Occasionally you will want to conditionally render components. You can attach a if={...} attribute to any component in order to render it based on the result of the expression.

Conditional rendering is primarily used with user preferences.

If

To conditionally render a components, add the if={ ... } attribute to it:

<Card if={ 2 > 4 }>
  I won't be shown
</Card>

<Card if={ true }>
  But I will!
</Card>

else

You can combine an if component with an else component.

<Card if={ false }>
  I won't be rendered
</Card>
<Card else>
  But I will!
</Card>

elseif

You can finally also use elseif for more complex scenarios.

<Card if={ false }>
  I won't be rendered
</Card>
<Card elseif={ false }>
  I also won't be rendered
</Card>
<Card else>
  But I will!
</Card>

A note about sibling components

Components with if and else must be sibling elements. When exactly elements are siblings can sometimes be unintuitive due to how Markdown and our components system handles inline and block components.

You may encountered an error like this when dealing with if/else statements:

Example error when matching 'if' is not found for an 'else'
Conditional should start with an "if"

   55 │
   56 │ <Button else href="/">Second</Button>

                └─ Replace "else" with "if"

This may mean that the elements aren't siblings.

Sibling inline elements

When the start and end tag of the component (or HTML element) are on the same line, they're parsed as inline components. This means that they get wrapped in a block level component, which in this case is a paragraph tag.

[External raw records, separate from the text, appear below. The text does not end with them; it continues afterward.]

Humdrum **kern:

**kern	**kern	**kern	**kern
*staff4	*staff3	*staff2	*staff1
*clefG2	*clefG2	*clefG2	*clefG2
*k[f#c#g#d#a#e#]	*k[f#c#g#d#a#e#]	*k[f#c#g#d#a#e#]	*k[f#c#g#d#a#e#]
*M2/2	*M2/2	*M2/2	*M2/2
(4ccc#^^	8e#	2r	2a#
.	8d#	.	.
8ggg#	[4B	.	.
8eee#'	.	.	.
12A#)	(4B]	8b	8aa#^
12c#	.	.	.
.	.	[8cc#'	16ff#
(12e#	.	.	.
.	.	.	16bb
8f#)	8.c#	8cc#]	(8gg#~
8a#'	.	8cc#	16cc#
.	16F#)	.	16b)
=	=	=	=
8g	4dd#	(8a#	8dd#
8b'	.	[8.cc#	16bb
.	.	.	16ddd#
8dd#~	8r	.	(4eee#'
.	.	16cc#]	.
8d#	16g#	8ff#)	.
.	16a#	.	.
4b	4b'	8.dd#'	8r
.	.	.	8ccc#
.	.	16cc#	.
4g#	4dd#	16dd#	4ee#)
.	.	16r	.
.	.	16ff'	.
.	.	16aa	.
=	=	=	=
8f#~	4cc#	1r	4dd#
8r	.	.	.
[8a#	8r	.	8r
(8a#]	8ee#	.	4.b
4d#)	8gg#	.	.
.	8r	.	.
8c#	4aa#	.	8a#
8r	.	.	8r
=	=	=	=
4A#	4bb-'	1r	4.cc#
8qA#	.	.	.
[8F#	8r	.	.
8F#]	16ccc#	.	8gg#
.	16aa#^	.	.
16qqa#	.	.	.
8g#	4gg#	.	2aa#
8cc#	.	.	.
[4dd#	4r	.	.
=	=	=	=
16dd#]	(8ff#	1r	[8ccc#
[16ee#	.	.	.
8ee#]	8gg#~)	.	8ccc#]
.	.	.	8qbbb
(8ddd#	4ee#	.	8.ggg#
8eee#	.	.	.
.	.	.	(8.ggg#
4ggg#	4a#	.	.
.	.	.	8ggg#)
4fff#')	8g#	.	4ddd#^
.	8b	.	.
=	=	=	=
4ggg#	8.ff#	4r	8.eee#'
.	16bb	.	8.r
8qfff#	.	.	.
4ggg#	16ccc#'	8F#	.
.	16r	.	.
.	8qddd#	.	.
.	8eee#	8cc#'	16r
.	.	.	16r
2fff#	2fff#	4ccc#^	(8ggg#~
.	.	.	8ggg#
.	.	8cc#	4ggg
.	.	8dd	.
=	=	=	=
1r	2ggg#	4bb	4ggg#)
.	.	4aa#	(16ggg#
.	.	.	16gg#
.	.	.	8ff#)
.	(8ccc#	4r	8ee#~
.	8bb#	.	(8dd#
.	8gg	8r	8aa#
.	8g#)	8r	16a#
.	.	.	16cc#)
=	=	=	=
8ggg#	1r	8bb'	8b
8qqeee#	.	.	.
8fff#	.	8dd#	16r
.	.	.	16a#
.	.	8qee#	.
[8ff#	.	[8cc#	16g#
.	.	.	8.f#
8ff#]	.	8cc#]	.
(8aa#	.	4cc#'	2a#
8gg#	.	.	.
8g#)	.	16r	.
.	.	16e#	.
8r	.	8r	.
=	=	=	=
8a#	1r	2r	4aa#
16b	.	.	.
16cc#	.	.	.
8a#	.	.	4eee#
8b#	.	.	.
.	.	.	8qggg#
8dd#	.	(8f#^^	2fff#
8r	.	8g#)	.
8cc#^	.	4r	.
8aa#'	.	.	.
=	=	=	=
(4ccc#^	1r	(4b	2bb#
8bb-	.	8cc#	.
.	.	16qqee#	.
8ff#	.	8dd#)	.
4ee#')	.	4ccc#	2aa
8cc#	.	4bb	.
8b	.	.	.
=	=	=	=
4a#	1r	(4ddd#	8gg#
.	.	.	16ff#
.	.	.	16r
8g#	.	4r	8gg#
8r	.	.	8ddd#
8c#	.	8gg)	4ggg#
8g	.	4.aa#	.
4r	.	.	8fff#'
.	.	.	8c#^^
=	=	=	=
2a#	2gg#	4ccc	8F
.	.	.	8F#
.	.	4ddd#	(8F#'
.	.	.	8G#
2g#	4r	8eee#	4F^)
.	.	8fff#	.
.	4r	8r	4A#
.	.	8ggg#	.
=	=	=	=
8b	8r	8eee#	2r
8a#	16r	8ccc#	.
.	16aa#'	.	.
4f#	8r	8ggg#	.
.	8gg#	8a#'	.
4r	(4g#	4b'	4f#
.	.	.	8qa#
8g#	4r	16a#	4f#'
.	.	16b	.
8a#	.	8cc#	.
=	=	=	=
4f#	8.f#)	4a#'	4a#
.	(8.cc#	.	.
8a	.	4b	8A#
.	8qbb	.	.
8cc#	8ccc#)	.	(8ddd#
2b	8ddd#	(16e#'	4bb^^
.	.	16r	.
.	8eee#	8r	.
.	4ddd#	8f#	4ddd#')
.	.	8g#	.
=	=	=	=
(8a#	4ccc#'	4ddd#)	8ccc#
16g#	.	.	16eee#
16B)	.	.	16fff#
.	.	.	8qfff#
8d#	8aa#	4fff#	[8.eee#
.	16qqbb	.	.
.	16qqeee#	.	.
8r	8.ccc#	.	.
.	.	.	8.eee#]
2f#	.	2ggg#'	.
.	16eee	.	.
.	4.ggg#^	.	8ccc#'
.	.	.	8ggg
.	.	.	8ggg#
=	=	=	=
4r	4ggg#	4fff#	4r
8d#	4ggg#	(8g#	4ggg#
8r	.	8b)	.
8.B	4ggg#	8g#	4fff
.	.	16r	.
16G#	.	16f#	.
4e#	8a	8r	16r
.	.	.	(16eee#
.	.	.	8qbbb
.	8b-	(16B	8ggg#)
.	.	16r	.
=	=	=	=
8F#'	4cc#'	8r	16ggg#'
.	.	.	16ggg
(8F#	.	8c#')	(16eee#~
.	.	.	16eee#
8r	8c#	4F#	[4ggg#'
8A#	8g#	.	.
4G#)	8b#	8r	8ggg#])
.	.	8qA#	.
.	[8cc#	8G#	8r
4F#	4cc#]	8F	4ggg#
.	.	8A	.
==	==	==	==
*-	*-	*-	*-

These two buttons are siblings:

<Button href="/">First</Button>
<Button href="/">Second</Button>

But these aren't.

<Button href="/">First</Button>

<Button href="/">Second</Button>

In the first example, the document is parsed as a single paragraph, as follows:

- paragaph
  - Button
  - Button

The second one is parsed as two paragraphs due to the additional newline, causing the buttons to no longer be next to each other:

- paragaph
  - Button
- paragaph
  - Button

Sibling block elements

When the start and end tag of the component (or HTML element) are on different lines, they're parsed as block components. You can take the button examples above and make them block components as like this:

<Button href="/">
  First
</Button>

<Button href="/">
  Second
</Button>

With block-level components, blank lines are optional. The two elements will be siblings with or without the blank line, and won't be wrapped in a paragraph tag.